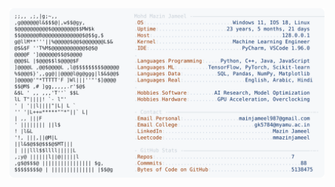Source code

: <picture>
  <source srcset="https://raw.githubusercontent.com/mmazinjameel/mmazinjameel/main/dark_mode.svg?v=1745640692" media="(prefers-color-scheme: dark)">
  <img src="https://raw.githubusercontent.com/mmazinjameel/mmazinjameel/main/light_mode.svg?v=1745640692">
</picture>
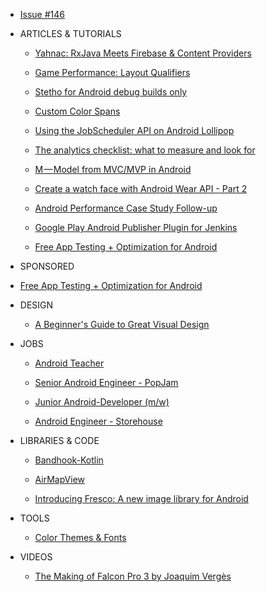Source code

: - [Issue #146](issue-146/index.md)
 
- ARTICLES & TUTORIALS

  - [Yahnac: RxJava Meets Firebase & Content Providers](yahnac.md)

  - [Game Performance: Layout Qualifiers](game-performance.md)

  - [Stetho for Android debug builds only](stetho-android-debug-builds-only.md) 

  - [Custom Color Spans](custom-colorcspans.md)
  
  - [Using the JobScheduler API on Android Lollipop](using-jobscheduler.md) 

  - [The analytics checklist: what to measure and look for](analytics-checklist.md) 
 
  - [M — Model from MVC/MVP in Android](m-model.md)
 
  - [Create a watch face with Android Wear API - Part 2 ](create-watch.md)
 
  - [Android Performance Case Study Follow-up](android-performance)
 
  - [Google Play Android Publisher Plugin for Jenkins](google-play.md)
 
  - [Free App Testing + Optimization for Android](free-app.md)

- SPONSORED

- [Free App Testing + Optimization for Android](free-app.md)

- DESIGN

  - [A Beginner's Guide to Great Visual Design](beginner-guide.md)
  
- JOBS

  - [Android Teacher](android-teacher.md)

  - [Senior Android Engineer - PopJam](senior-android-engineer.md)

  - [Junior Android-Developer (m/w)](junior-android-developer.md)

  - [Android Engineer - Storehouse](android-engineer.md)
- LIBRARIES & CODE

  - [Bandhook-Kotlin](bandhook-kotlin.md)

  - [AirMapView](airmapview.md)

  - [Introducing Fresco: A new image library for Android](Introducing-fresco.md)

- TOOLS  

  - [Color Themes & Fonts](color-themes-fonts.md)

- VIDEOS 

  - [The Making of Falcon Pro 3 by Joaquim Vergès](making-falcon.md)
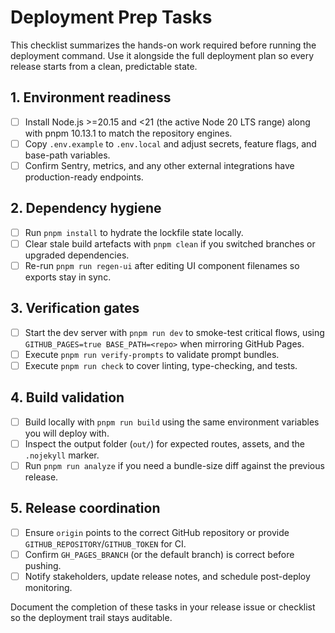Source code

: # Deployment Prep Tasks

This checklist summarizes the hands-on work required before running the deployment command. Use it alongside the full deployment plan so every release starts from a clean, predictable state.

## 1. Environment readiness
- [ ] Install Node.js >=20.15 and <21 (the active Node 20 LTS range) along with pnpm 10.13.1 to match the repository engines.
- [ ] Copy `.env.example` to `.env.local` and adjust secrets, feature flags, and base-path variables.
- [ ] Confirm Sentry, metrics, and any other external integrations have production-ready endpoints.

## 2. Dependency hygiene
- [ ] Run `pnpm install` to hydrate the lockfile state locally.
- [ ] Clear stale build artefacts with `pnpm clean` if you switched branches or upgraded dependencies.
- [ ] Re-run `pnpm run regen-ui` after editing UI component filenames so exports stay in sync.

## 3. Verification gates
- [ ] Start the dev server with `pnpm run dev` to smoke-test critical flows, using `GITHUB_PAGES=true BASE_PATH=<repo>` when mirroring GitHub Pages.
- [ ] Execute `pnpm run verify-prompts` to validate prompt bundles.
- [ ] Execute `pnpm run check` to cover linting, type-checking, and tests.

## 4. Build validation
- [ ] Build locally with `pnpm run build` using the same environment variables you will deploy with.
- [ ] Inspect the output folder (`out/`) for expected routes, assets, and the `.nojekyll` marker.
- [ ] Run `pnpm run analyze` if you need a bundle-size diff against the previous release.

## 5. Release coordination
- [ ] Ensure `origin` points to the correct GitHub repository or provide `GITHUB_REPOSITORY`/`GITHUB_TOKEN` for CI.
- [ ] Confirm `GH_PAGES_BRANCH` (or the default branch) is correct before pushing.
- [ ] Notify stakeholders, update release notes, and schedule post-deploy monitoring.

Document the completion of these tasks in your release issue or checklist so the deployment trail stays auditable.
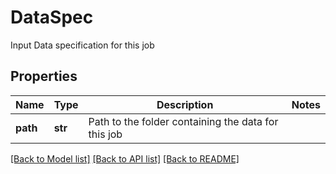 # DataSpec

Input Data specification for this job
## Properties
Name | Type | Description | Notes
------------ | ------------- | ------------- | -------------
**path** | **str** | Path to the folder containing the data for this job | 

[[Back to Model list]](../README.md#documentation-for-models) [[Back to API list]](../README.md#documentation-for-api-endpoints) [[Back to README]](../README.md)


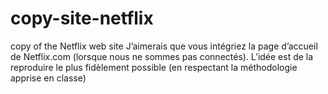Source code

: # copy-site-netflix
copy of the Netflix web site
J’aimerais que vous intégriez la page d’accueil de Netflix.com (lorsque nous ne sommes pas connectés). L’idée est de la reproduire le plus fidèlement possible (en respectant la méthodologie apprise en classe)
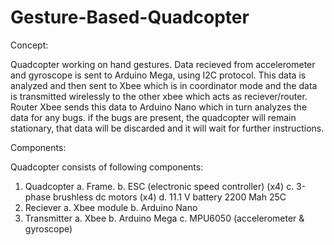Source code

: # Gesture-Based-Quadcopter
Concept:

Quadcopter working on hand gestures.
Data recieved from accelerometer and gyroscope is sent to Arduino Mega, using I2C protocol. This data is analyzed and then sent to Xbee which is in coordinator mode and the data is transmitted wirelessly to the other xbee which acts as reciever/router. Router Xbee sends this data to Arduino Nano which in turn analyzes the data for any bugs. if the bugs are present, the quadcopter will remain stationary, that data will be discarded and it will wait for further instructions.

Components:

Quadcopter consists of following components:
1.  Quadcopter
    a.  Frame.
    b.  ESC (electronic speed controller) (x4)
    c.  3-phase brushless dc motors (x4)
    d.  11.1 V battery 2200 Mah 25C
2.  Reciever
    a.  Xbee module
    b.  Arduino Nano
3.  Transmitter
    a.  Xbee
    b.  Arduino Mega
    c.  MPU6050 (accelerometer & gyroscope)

────────

Brief: The answer must be every line from the records above that contains "repository".

Answer for the task:
- [ ] Install Node.js >=20.15 and <21 (the active Node 20 LTS range) along with pnpm 10.13.1 to match the repository engines.
- [ ] Ensure `origin` points to the correct GitHub repository or provide `GITHUB_REPOSITORY`/`GITHUB_TOKEN` for CI.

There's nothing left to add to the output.